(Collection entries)
┏━━
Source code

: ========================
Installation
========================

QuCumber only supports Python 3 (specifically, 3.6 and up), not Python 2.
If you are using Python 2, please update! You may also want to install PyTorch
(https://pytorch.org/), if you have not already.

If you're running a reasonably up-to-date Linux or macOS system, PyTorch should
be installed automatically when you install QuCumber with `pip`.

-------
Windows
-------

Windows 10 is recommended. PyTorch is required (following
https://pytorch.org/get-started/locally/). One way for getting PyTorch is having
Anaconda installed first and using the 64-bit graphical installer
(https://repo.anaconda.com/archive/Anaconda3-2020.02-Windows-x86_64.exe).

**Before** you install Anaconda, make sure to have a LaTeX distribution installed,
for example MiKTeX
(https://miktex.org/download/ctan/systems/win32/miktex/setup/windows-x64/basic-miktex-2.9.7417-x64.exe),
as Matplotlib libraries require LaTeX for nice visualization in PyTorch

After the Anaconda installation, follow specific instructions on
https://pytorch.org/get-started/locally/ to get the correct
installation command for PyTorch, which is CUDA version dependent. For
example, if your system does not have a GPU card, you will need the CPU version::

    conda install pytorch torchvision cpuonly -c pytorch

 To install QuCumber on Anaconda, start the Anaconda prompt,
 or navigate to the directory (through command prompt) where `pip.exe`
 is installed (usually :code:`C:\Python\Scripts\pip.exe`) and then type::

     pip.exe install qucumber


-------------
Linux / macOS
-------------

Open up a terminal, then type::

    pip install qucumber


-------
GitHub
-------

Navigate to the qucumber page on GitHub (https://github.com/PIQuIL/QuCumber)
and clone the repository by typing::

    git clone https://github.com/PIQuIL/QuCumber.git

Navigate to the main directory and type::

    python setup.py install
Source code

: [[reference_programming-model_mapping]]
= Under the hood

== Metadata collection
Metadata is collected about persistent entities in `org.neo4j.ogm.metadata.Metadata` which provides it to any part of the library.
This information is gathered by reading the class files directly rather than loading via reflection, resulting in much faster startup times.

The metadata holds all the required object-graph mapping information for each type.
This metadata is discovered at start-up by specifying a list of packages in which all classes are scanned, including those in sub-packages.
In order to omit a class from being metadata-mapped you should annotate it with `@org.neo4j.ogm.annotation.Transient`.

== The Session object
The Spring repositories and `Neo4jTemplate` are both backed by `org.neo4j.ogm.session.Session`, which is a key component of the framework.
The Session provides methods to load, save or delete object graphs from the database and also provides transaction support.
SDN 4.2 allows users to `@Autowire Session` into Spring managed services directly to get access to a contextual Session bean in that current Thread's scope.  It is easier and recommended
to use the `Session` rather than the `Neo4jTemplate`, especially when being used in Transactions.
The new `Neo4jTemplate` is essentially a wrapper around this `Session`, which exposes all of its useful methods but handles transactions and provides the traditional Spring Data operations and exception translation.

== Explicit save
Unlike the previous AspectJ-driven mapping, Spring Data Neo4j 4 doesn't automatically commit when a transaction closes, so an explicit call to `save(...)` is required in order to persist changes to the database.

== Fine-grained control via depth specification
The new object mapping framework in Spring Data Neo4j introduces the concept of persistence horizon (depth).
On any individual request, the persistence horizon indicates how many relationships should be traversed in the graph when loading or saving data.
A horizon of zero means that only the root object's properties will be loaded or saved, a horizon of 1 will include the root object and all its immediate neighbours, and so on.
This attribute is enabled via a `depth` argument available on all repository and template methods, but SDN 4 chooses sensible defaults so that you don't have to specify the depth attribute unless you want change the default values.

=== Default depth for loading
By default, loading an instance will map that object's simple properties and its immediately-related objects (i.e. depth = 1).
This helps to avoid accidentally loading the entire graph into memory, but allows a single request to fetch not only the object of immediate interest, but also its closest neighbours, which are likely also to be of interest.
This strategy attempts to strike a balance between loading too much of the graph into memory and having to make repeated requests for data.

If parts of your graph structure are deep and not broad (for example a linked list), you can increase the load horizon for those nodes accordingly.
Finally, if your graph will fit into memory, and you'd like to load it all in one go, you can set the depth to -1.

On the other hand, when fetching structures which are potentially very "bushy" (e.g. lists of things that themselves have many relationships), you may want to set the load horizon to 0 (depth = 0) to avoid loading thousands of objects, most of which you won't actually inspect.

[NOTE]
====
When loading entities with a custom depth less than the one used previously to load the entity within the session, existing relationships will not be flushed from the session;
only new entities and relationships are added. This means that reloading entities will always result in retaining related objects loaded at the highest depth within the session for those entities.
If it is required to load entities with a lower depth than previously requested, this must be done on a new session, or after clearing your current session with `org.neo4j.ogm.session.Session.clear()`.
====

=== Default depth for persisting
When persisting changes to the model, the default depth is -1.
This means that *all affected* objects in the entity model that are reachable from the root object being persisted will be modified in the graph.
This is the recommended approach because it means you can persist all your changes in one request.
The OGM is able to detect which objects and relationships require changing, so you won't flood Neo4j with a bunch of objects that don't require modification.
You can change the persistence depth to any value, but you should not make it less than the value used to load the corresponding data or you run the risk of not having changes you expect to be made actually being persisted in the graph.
┗━━
*EXERCISE GOAL:* Your reply should contain every entry, repeated exactly.

*ANSWER SPACE:*
Source code

: ========================
Installation
========================

QuCumber only supports Python 3 (specifically, 3.6 and up), not Python 2.
If you are using Python 2, please update! You may also want to install PyTorch
(https://pytorch.org/), if you have not already.

If you're running a reasonably up-to-date Linux or macOS system, PyTorch should
be installed automatically when you install QuCumber with `pip`.

-------
Windows
-------

Windows 10 is recommended. PyTorch is required (following
https://pytorch.org/get-started/locally/). One way for getting PyTorch is having
Anaconda installed first and using the 64-bit graphical installer
(https://repo.anaconda.com/archive/Anaconda3-2020.02-Windows-x86_64.exe).

**Before** you install Anaconda, make sure to have a LaTeX distribution installed,
for example MiKTeX
(https://miktex.org/download/ctan/systems/win32/miktex/setup/windows-x64/basic-miktex-2.9.7417-x64.exe),
as Matplotlib libraries require LaTeX for nice visualization in PyTorch

After the Anaconda installation, follow specific instructions on
https://pytorch.org/get-started/locally/ to get the correct
installation command for PyTorch, which is CUDA version dependent. For
example, if your system does not have a GPU card, you will need the CPU version::

    conda install pytorch torchvision cpuonly -c pytorch

 To install QuCumber on Anaconda, start the Anaconda prompt,
 or navigate to the directory (through command prompt) where `pip.exe`
 is installed (usually :code:`C:\Python\Scripts\pip.exe`) and then type::

     pip.exe install qucumber


-------------
Linux / macOS
-------------

Open up a terminal, then type::

    pip install qucumber


-------
GitHub
-------

Navigate to the qucumber page on GitHub (https://github.com/PIQuIL/QuCumber)
and clone the repository by typing::

    git clone https://github.com/PIQuIL/QuCumber.git

Navigate to the main directory and type::

    python setup.py install
Source code

: [[reference_programming-model_mapping]]
= Under the hood

== Metadata collection
Metadata is collected about persistent entities in `org.neo4j.ogm.metadata.Metadata` which provides it to any part of the library.
This information is gathered by reading the class files directly rather than loading via reflection, resulting in much faster startup times.

The metadata holds all the required object-graph mapping information for each type.
This metadata is discovered at start-up by specifying a list of packages in which all classes are scanned, including those in sub-packages.
In order to omit a class from being metadata-mapped you should annotate it with `@org.neo4j.ogm.annotation.Transient`.

== The Session object
The Spring repositories and `Neo4jTemplate` are both backed by `org.neo4j.ogm.session.Session`, which is a key component of the framework.
The Session provides methods to load, save or delete object graphs from the database and also provides transaction support.
SDN 4.2 allows users to `@Autowire Session` into Spring managed services directly to get access to a contextual Session bean in that current Thread's scope.  It is easier and recommended
to use the `Session` rather than the `Neo4jTemplate`, especially when being used in Transactions.
The new `Neo4jTemplate` is essentially a wrapper around this `Session`, which exposes all of its useful methods but handles transactions and provides the traditional Spring Data operations and exception translation.

== Explicit save
Unlike the previous AspectJ-driven mapping, Spring Data Neo4j 4 doesn't automatically commit when a transaction closes, so an explicit call to `save(...)` is required in order to persist changes to the database.

== Fine-grained control via depth specification
The new object mapping framework in Spring Data Neo4j introduces the concept of persistence horizon (depth).
On any individual request, the persistence horizon indicates how many relationships should be traversed in the graph when loading or saving data.
A horizon of zero means that only the root object's properties will be loaded or saved, a horizon of 1 will include the root object and all its immediate neighbours, and so on.
This attribute is enabled via a `depth` argument available on all repository and template methods, but SDN 4 chooses sensible defaults so that you don't have to specify the depth attribute unless you want change the default values.

=== Default depth for loading
By default, loading an instance will map that object's simple properties and its immediately-related objects (i.e. depth = 1).
This helps to avoid accidentally loading the entire graph into memory, but allows a single request to fetch not only the object of immediate interest, but also its closest neighbours, which are likely also to be of interest.
This strategy attempts to strike a balance between loading too much of the graph into memory and having to make repeated requests for data.

If parts of your graph structure are deep and not broad (for example a linked list), you can increase the load horizon for those nodes accordingly.
Finally, if your graph will fit into memory, and you'd like to load it all in one go, you can set the depth to -1.

On the other hand, when fetching structures which are potentially very "bushy" (e.g. lists of things that themselves have many relationships), you may want to set the load horizon to 0 (depth = 0) to avoid loading thousands of objects, most of which you won't actually inspect.

[NOTE]
====
When loading entities with a custom depth less than the one used previously to load the entity within the session, existing relationships will not be flushed from the session;
only new entities and relationships are added. This means that reloading entities will always result in retaining related objects loaded at the highest depth within the session for those entities.
If it is required to load entities with a lower depth than previously requested, this must be done on a new session, or after clearing your current session with `org.neo4j.ogm.session.Session.clear()`.
====

=== Default depth for persisting
When persisting changes to the model, the default depth is -1.
This means that *all affected* objects in the entity model that are reachable from the root object being persisted will be modified in the graph.
This is the recommended approach because it means you can persist all your changes in one request.
The OGM is able to detect which objects and relationships require changing, so you won't flood Neo4j with a bunch of objects that don't require modification.
You can change the persistence depth to any value, but you should not make it less than the value used to load the corresponding data or you run the risk of not having changes you expect to be made actually being persisted in the graph.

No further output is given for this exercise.